Alexis shared a glimpse into three horses which shaped her life in the horse world.
I spend most of my days chasing my two kids, trying to take care of all of our animals, making my best attempt to be a good mother and a good wife. I try not to let my mind wander away from the everyday routine, but once in awhile I catch myself drifting off into a memory. My memories of horses long gone, of horses that taught me more than any book or video ever could have.
Yes, there's something to be said about learning techniques from a more experienced trainer, but there's nothing in the world that can replace learning things first hand through trial and error. It gives you a better feel for your horse, not to mention strengthens your own reflexes and timing. There are some things that can't be taught--only learned. That sounds paradoxical, but it's true.
A long bodied, fat paint gelding taught me to FEEL the difference in a right lead and a left lead.
He was a heel horse, he was supposed to go in his left lead, it was ideal for a team roping horse. I was 9. I wanted to run barrels...to turn the first barrel on the right side of the pattern and be quick, a horse needs to be in his right lead. It wasn't easy, and even as young as I was, I did get frustrated. But through several summers of riding bareback, just spending time on my horse, I figured it out. It wasn't something that someone showed me, or anything that someone told me either. It just **clicked** one afternoon.
A long legged, long headed sorrel gelding taught me how to be humble.
I was riding horses for a good friend of mine, a gal with the trucks, trailers, horses and everything else I could only dream of.
I was mounted on horses that cost over five figures almost daily( a fortune to me!), I was in heaven!
A girl came by one day to show her string of barrel horses to the boss lady, and the boss lady wanted me to take a few of them through. She'd hurt her back recently, which was the cause for my present employment. I'd been there early that afternoon, and had looked through most of what had been brought in. There were only 4, and one stood out to me. He packed a famous brand on his left hip, it was known throughout the barrel racing world as the mark of a winner....my mouth watered. I already knew I wanted him for me, but didn't think there was any way my parents could afford him.
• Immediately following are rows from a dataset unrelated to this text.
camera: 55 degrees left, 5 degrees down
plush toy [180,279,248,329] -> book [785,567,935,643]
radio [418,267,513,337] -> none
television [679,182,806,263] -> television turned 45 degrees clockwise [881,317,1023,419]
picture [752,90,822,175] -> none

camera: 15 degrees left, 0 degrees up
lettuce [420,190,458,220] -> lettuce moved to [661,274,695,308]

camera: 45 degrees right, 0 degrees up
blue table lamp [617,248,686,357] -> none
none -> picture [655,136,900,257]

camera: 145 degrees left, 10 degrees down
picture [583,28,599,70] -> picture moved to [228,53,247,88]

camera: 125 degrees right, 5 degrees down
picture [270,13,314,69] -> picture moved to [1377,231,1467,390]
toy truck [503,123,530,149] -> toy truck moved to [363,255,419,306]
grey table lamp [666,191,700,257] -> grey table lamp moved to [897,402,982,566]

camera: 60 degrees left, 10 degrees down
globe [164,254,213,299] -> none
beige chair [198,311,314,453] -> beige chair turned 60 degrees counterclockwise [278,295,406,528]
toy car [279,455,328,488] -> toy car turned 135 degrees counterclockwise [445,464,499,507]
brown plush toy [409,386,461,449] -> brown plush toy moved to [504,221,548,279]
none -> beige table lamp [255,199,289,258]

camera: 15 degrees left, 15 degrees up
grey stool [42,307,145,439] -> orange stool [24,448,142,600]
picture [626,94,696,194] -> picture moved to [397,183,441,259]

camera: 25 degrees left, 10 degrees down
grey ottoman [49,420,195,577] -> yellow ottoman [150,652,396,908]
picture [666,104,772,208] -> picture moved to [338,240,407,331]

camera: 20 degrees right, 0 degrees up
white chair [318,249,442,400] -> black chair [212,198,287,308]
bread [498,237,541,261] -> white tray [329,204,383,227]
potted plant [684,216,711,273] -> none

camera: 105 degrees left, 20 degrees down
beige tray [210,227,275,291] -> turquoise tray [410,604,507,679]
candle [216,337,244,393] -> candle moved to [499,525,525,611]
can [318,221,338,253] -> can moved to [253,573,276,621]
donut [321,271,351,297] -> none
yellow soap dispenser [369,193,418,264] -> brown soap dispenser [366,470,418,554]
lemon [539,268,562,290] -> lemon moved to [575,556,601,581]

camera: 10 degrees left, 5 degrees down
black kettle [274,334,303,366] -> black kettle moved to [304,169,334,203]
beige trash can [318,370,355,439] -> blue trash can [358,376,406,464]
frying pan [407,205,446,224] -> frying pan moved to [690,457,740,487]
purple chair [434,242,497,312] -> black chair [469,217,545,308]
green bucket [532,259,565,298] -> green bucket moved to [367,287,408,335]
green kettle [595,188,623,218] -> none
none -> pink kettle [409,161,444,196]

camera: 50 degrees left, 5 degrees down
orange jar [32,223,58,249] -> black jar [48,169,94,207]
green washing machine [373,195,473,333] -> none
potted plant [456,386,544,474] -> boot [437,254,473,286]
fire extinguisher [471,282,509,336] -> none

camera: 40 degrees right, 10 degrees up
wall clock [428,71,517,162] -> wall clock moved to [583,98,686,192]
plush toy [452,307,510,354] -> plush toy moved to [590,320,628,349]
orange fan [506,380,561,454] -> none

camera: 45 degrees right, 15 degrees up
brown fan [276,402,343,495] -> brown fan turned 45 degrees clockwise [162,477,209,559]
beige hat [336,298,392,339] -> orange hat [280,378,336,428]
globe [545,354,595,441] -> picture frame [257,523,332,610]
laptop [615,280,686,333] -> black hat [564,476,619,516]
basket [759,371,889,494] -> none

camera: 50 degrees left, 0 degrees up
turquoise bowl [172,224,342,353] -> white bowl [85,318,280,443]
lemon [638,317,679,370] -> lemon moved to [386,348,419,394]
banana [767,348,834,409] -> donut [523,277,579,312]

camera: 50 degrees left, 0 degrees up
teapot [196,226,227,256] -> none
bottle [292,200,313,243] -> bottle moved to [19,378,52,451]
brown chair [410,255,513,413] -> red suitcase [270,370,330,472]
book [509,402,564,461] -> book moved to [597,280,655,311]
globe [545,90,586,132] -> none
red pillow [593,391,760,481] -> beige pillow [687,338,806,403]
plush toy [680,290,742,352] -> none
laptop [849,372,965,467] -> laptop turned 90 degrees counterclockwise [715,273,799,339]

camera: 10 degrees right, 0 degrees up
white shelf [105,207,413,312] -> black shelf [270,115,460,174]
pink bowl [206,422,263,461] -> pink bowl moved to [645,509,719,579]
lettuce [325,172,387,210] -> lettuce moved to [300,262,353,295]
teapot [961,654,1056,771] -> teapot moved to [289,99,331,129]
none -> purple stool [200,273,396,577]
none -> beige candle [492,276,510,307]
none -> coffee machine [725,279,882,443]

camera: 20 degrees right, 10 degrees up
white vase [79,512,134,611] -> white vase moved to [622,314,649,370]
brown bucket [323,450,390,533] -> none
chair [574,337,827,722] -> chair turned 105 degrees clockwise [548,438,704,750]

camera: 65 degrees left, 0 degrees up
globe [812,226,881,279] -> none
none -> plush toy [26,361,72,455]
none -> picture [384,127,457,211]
One by one, I took the horses through the pattern, boss lady watched, asked what I thought, then visited with their seller. We saved the one with the brand for last, I could feel my palms getting damp as I walked up to slip his bridle on. He was above and beyond anything I'd ever ridden; at least in my mind he was. Sort of like going from driving a go cart at home, to going to a big track and getting behind the wheel of a Nascar stock car. He was quiet, calm, everything felt good. He warmed up easy, went through the pattern as quiet as a lamb, then took my breath away when I took him through full speed. He was my dream horse...and then the other boot dropped. He had egg bar shoes on, was rumored to have navicular, and would occasionally duck the first barrel.
My parents did manage to buy him for me, and I never had a bigger reality check than I did after we owned him. I worked my butt off to get him in shape, to keep him sound, rode several hours a day, never left the barn it seemed. But when you have damaged goods to start with, it's hard to piece it back together. We'd do great for a few runs, then it would all fall apart again. His mind and his body had been pushed far beyond what he deserved. He tried, Lord knows he gave me what he could. I learned to recognize what was fair to ask of him, and what was just out of the question. He eventually went on to become a trail horse, then a kid's horse, both of which amazed me to no end. He was the definitive "point" in my life, the horse that taught me to step up and RIDE. Not train, not pick and pull and over analyze, but to swing a leg over and screw down...or get left behind.
A little blue blooded sorrel mare taught me one simple lesson....I don't get along with mares. End of story. Hers was another story of being exceptional, then being punished as a result of her excellence. When a previous owner realized they couldn't ride her, and couldn't sell her because of the issues they'd given her, they did something deplorable. The insured her sky high, tied her solid in a ramshackle trailer, then did their best to end her life. How she lived through it, heaven only knows. Live through it she did, despite their efforts.
She was distrustful, gorgeous, bred to the hilt, and a walking time bomb. The slightest things would set her off, she'd fly backwards and do her best to escape her present situation, no matter who or what was around. My dad and I managed to get past most of the snarls in her mind, I was able to compete on her a little. She just couldn't handle the pressures of hauling, no matter how careful we were she had a meltdown every trip. We sold her to a girl who was desperate to use her as a broodmare, only to find out a year later that she died in the process of foaling. It seemed like a cheated end for such a talented horse, but then again she was happier in that last year than she'd ever been. Turned out to pasture, no riding, no hauling, no fear. She taught me what type of horses I wanted to make, and reinforced the things I didn't want to put a horse through.
Those three horses are etched into my memory, they made me who I am today. My kids may never spend hours and hours in the barn the way that I did, it's their choice if they choose to or not. If I have to go to baseball or soccer games instead of rodeos, I'm OK with that. I will always hope in the back of my mind that they'll put down the ball or bat, and go pick up a halter instead. Dedication, perserverance, sure, sports can teach those things. Things that any kid can learn through trial and error on any given day.
The lessons learned from asking an 1100 pound animal to trust you implicitly, and being honored by earning that trust....that's something a kid can't learn from a ball.